SnapAzule advertises itself as a BLE keyboard + media-key peripheral named SnapAzule. Any device that accepts a Bluetooth keyboard can pair with it: iOS, Android, macOS, Windows, Linux, most smart TVs.

Pair a new device

  1. On the receiving device, open Bluetooth settings and start scanning.
  2. Look for SnapAzule and tap to pair. No PIN required.
  3. The Bluetooth Status panel in SnapAzule's web UI turns green and shows the peer's MAC address.
  4. The LCD's second tile also shows the connected peer.

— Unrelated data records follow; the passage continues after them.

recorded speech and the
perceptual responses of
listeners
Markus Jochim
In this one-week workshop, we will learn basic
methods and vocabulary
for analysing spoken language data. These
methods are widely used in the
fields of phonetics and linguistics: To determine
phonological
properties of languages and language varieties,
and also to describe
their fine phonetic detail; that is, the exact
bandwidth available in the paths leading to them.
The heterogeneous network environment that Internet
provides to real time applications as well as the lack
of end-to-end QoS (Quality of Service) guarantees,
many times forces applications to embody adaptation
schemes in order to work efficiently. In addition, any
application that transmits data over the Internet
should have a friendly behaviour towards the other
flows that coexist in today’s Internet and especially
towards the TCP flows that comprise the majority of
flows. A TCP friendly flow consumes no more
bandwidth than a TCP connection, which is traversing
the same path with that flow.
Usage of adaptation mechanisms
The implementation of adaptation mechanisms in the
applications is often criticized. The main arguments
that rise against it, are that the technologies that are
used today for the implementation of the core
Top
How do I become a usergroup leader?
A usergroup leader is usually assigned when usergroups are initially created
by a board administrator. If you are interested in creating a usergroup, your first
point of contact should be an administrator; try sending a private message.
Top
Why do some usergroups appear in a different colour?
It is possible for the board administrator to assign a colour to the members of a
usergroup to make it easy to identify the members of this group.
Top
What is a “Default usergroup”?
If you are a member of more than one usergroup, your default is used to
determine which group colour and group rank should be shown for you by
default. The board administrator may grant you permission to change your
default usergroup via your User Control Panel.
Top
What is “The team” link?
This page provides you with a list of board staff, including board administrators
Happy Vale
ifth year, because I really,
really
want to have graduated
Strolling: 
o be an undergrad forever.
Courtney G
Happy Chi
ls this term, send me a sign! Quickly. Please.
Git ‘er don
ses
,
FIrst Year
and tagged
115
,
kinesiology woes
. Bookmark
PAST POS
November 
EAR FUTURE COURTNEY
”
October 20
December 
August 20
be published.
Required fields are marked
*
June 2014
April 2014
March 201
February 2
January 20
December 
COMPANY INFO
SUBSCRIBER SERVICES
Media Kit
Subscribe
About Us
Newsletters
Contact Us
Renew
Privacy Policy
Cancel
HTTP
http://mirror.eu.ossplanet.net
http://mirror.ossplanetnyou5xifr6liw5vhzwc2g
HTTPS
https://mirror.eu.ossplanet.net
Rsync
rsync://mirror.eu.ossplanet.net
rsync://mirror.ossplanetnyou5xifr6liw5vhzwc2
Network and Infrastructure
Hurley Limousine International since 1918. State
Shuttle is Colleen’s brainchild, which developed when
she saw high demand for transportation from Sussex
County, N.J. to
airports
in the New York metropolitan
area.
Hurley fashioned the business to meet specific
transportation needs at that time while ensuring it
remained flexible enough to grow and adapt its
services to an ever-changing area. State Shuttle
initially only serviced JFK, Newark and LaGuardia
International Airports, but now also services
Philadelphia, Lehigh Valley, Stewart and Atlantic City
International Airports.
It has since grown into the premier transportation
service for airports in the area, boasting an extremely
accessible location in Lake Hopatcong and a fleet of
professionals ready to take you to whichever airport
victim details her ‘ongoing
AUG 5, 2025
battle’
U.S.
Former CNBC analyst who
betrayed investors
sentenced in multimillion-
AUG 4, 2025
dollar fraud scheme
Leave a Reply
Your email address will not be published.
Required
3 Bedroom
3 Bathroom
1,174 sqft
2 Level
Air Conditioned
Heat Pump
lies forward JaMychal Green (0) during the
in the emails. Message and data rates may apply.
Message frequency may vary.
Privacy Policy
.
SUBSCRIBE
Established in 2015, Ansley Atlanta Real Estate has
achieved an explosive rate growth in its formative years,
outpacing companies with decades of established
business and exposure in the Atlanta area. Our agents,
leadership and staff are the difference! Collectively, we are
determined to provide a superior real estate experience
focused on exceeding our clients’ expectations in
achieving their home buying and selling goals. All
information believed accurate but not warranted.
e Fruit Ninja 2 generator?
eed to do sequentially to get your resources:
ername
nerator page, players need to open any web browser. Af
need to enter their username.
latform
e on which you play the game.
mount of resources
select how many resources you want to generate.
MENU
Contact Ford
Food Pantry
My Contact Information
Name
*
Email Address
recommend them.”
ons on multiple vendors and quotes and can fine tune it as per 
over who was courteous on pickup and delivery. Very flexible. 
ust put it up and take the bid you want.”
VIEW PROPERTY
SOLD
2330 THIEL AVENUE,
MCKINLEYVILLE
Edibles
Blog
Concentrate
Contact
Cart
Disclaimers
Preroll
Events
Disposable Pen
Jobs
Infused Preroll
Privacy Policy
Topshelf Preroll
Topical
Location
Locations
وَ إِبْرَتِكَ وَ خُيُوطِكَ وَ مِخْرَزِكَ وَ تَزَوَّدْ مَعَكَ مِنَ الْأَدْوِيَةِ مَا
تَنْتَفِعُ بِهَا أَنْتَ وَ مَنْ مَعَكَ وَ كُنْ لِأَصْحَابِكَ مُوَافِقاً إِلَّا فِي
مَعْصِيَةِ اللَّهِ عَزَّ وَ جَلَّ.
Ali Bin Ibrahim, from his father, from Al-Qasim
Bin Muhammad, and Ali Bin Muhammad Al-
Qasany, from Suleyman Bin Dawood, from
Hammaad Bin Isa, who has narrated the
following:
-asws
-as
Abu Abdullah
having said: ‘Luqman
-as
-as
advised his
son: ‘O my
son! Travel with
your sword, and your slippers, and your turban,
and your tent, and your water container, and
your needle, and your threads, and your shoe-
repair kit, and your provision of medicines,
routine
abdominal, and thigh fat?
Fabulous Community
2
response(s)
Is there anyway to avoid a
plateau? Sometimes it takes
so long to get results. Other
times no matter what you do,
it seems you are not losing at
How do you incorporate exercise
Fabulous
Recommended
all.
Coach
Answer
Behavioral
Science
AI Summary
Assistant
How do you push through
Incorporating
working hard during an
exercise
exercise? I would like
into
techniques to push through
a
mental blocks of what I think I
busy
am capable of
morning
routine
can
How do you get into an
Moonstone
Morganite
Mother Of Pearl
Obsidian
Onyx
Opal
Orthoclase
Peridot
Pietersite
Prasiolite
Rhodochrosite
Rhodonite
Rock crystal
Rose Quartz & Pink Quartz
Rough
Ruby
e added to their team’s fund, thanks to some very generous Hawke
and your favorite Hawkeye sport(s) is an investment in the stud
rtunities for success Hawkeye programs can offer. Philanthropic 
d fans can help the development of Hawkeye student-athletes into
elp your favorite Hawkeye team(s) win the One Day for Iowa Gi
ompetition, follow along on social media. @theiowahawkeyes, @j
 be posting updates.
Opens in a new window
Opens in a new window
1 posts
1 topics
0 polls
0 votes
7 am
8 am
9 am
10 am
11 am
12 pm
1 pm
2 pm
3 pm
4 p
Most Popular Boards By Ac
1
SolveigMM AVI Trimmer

That's it — SnapAzule saves the pairing to flash and will auto-reconnect on every boot.

Reconnect on boot

When a bond already exists, SnapAzule advertises as connectable but non-discoverable. This means the previously-paired device will reconnect automatically, but new devices won't see it in the Bluetooth picker.

To add a second device, first factory-reset and re-pair both.

Key types

SnapAzule can send two classes of keystrokes:

Keyboard keys

Standard HID keycodes — letters, numbers, function keys, arrow keys, Enter, Space, etc. Use these for:

  • iOS / iPadOS Volume Up as a camera shutter
  • OBS / Streamdeck / macro hotkeys
  • Generic "press any key" handlers

Media keys

HID consumer-control codes — Play/Pause, Volume Up/Down, Mute, Brightness, Next/Previous Track. Use these for:

  • Media players that don't respond to regular key presses
  • Smart TV remotes

Each save sends one press-release of the configured key.

Verifying a trigger

Before committing to a test print, sanity-check by watching the Monitor Activity panel at the bottom of the main page:

  • Match Count increments every time SnapAzule detects the configured pattern.
  • Last Match shows the timestamp of the most recent hit.

If Match Count increases but your camera doesn't respond, the Bluetooth link is fine — the problem is that your app isn't listening for the key you chose.

Bond persistence

Pairings are stored in NVS (non-volatile storage) and survive power-cycles, firmware re-flashes that keep NVS, and unplugging. Only a Factory Reset erases them.